In such cases a generic Symbol is created and added to the symbol table.

Later on in the code translation it may be that fred is used as the name of a subroutine call:

call fred()

It is now known that fred is a RoutineSymbol so the original Symbol should be replaced by a RoutineSymbol.

A simple way to do this would be to remove the original symbol for fred from the symbol table and replace it with a new one that is a RoutineSymbol. However, the problem with this is that there may be separate references to this symbol from other parts of the PSyIR and these references would continue to reference the original symbol.

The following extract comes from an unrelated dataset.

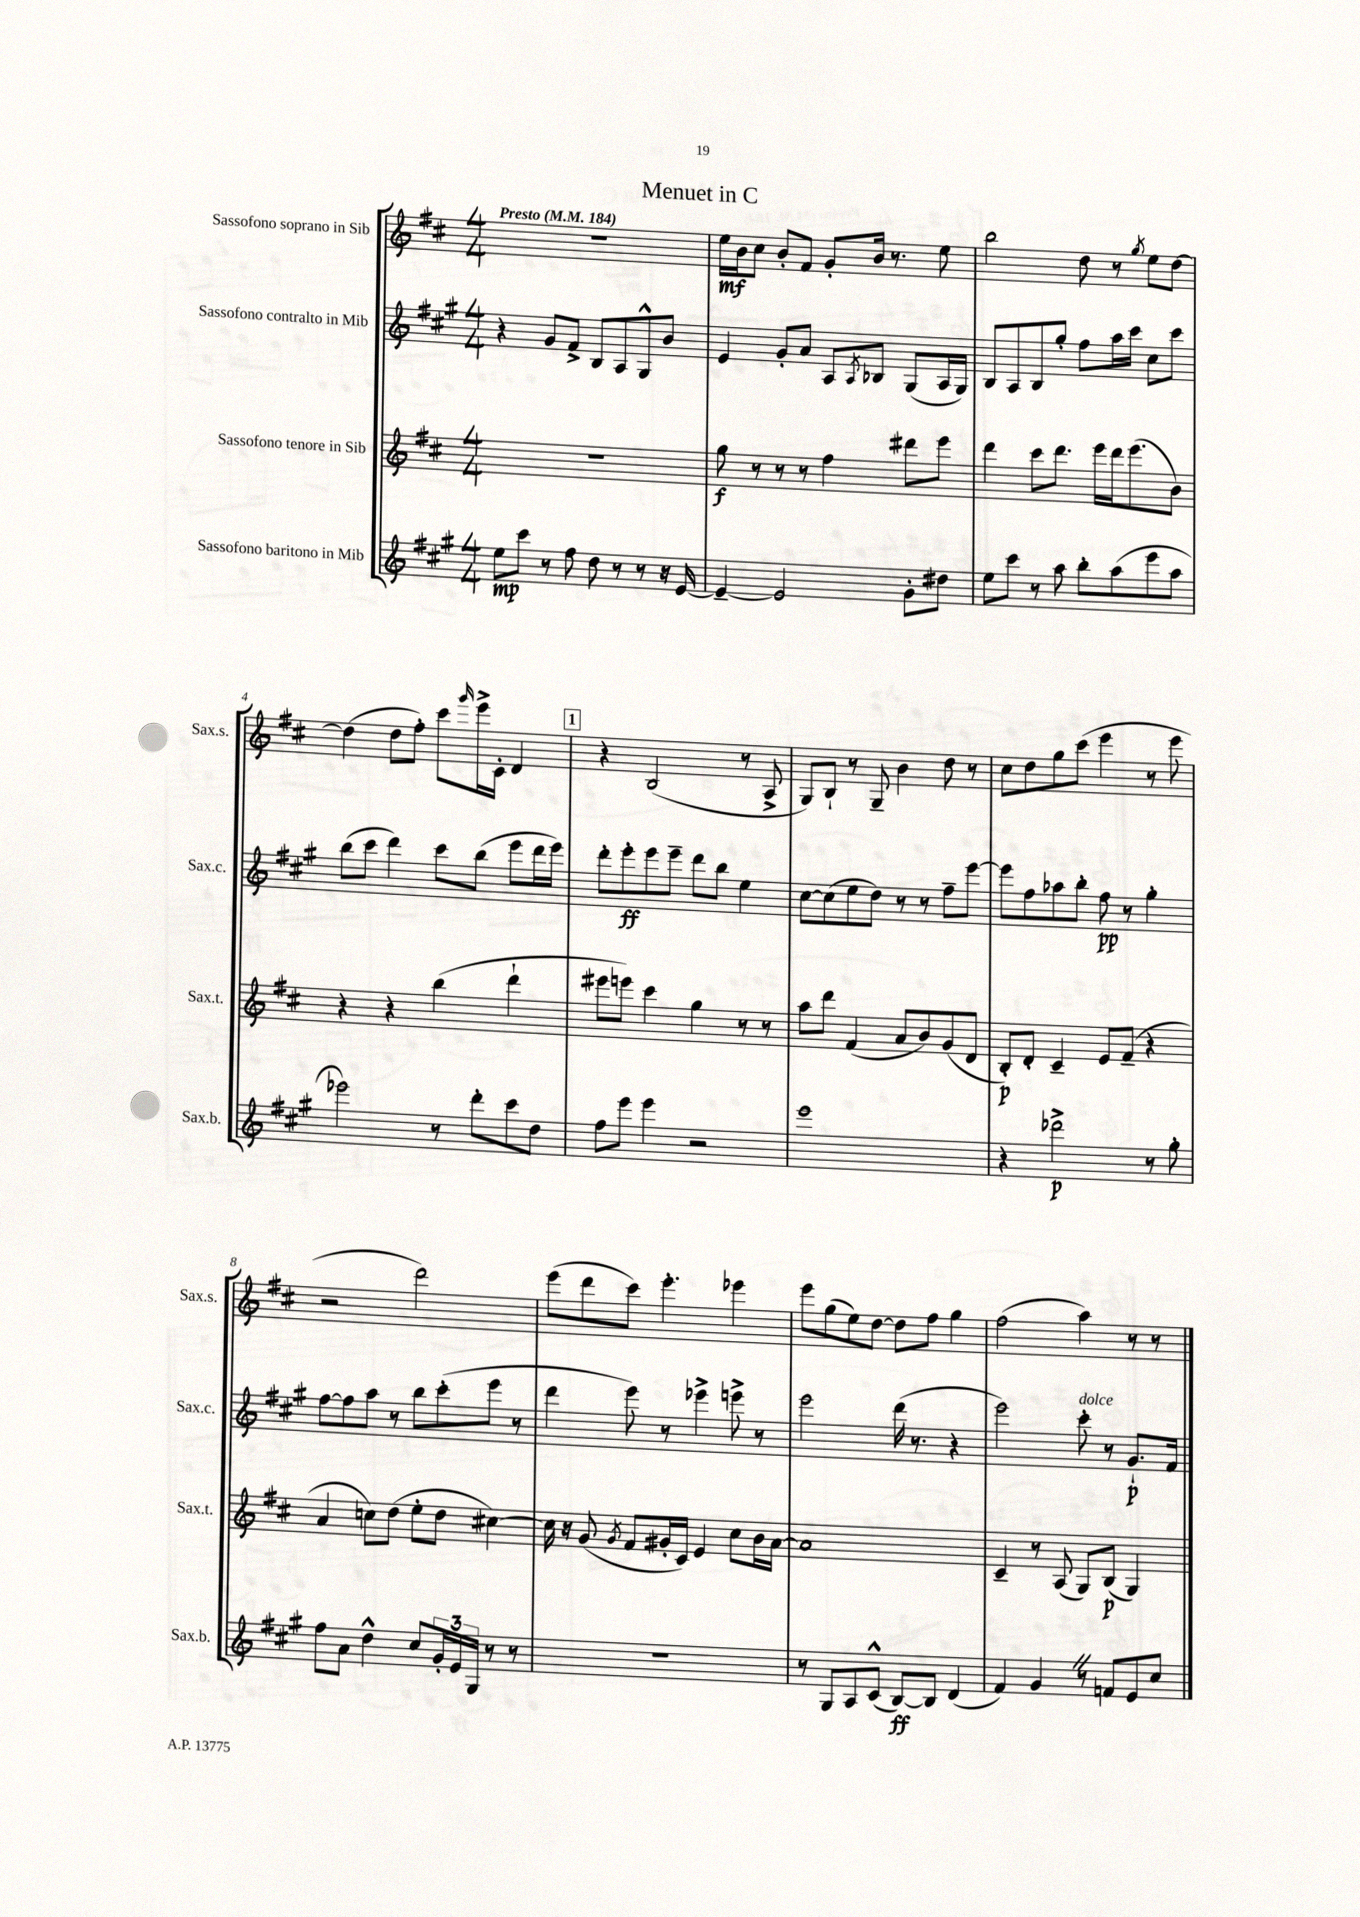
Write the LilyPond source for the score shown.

One solution would be to search through all places where references could occur and update them accordingly. Another would be to modify the current implementation so that either a) references went in both directions or b) references were replaced with names and lookups. Each of these solutions has their benefits and disadvantages.

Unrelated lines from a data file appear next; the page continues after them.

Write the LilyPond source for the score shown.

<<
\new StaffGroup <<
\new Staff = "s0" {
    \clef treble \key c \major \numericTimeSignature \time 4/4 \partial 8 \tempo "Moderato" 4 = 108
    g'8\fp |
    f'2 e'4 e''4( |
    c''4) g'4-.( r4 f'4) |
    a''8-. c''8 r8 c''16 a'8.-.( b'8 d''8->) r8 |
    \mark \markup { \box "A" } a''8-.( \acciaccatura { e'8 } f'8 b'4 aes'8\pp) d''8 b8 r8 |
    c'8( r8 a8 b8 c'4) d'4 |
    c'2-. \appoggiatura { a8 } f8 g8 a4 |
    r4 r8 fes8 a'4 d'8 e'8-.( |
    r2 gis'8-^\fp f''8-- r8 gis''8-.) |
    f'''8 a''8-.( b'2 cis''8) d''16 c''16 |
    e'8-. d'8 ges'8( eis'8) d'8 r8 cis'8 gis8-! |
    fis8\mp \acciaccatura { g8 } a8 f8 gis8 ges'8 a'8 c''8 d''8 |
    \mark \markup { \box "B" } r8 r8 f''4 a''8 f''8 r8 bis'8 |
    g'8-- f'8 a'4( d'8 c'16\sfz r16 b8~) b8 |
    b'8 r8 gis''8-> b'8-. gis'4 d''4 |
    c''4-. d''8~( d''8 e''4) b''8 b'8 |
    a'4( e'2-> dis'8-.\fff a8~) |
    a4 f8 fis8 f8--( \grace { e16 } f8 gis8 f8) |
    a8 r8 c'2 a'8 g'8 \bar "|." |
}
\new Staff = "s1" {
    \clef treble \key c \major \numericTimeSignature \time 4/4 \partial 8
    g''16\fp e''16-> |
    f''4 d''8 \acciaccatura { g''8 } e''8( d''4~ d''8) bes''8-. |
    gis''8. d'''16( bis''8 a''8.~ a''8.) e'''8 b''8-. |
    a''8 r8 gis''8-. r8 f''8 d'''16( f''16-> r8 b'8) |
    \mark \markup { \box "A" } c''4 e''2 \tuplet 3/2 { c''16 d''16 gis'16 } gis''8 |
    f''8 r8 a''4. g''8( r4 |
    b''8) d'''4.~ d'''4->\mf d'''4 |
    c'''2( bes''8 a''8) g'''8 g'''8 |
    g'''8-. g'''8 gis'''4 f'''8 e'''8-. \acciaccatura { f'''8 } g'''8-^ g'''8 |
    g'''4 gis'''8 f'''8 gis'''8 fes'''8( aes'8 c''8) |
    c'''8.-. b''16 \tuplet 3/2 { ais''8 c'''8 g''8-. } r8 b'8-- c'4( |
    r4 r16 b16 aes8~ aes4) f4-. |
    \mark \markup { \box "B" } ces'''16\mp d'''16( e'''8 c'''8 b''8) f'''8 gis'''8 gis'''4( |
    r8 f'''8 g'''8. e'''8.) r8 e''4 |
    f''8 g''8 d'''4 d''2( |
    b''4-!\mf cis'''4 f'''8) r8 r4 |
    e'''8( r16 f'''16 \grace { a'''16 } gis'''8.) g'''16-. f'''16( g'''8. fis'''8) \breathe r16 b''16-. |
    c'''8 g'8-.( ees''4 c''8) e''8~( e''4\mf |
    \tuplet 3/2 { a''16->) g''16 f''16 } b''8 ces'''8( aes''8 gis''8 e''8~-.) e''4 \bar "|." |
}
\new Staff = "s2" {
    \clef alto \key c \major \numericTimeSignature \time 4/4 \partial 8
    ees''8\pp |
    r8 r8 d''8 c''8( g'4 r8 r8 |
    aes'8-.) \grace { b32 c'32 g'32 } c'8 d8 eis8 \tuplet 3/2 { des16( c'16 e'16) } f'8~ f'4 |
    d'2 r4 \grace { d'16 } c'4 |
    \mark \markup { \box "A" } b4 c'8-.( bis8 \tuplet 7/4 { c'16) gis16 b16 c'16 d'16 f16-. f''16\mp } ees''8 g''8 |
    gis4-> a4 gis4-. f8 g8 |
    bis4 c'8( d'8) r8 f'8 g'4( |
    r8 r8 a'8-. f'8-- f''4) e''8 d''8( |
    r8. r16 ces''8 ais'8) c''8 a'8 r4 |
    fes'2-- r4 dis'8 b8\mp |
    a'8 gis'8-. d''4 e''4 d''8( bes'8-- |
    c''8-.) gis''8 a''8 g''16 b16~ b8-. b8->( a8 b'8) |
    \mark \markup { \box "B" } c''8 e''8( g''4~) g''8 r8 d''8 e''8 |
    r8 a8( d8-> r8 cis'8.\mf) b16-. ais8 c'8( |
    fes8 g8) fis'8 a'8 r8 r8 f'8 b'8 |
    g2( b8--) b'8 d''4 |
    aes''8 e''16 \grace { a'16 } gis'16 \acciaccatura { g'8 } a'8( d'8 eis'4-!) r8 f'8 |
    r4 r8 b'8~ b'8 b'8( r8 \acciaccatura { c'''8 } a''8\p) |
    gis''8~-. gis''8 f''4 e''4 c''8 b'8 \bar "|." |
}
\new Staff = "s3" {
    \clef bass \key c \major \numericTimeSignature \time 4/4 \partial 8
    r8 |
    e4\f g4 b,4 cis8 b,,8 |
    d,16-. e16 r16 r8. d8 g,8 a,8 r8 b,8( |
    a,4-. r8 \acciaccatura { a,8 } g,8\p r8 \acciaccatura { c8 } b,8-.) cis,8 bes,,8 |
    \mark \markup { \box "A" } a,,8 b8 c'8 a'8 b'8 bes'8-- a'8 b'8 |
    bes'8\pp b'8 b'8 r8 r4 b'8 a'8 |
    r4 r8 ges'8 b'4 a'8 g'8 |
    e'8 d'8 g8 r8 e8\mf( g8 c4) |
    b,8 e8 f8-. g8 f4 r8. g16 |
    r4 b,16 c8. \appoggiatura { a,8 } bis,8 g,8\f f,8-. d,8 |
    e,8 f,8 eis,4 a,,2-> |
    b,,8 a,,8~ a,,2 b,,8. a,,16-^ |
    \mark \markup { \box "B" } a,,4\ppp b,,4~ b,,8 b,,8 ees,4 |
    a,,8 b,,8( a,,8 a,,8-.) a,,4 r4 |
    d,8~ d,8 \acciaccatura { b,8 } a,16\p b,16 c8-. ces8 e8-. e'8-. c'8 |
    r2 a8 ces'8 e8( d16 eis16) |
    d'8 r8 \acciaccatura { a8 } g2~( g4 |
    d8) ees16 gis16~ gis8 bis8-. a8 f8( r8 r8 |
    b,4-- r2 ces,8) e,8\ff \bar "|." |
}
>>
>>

A third solution would be to have a single, non-hierarchical Symbol class that has only a name and a symbol-type attribute. Then we could replace the symbol_type attribute when we discover more information without modifying the thinner Symbol class and therefore not affecting the references to it.

What is currently done is to specialise the symbol in place (so that any references to it do not need to change). This is implemented by the specialise method in the Symbol class. It takes a subclass of a Symbol as an argument and modifies the instance so that it becomes the subclass. For example:

>>> sym = Symbol("a")
>>> # sym is an instance of the Symbol class
>>> sym.specialise(RoutineSymbol)
>>> # sym is now an instance of the RoutineSymbol class

Sometimes providing additional properties of the new sub-class is desirable, and sometimes even mandatory (e.g. a DataSymbol must always have a datatype and optionally is_constant and initial_value parameters). For this reason the specialise method implementation provides the same interface as the constructor of the symbol type in order to provide the same behaviour and default values as the constructor. For instance, in the DataSymbol case the following specialisations are possible:

>>> sym = Symbol("a")
>>> # The following statement would fail because it doesn't have a datatype
>>> # sym.specialise(DataSymbol)
>>> # The following statement is valid (in this case initial_value will
>>> # default to None and is_constant to False):
>>> sym.specialise(DataSymbol, datatype=INTEGER_TYPE)

>>> sym2 = Symbol("b")
>>> # The following statement would fail because the initial_value doesn't
>>> # match the datatype of the symbol:
>>> # sym2.specialise(DataSymbol, datatype=INTEGER_TYPE, initial_value=3.14)
>>> # The following statement is valid and initial_value is set to 3
>>> # (and is_constant will default to False):
>>> sym2.specialise(DataSymbol, datatype=INTEGER_TYPE, initial_value=3)
>>> print(sym2.initial_value)
Literal[value:'3', Scalar<INTEGER, UNDEFINED>]
>>> print(sym2.is_constant)
False

Routine Interfaces

Fortran supports generic interfaces. The Fortran standard rule R1203 says that: interface-stmt = INTERFACE [ generic-spec ] or ABSTRACT INTERFACE where generic-spec is either (R1207) a generic-name or one of OPERATOR, ASSIGNMENT or dtio-spec (see https://wg5-fortran.org/N1601-N1650/N1601.pdf).

The PSyIR captures all forms of Fortran interface but is not able to reason about the content of the interface as the text for this is stored as an UnsupportedFortranType.

If the interface has a generic name and generic-name is not already declared as a PSyIR symbol then the interface is captured as a RoutineSymbol named as generic-name. The generic-name may already be declared as a PSyIR symbol if it references a type declaration or the interface may not have a name. In these two cases the interface is still captured as a RoutineSymbol, but the root name of the RoutineSymbol is _psyclone_internal_<generic-name>, or _psyclone_internal_interface respectively, i.e. it is given an internal PSyclone name. The root name should not clash with any other symbol names as names should not start with _, but providing a root name ensures that unique names are used in any case.

As interfaces are captured as text in an UnsupportedFortranType the RoutineSymbol name is not used in the Fortran backend, the text stored in UnsupportedFortranType is simply output.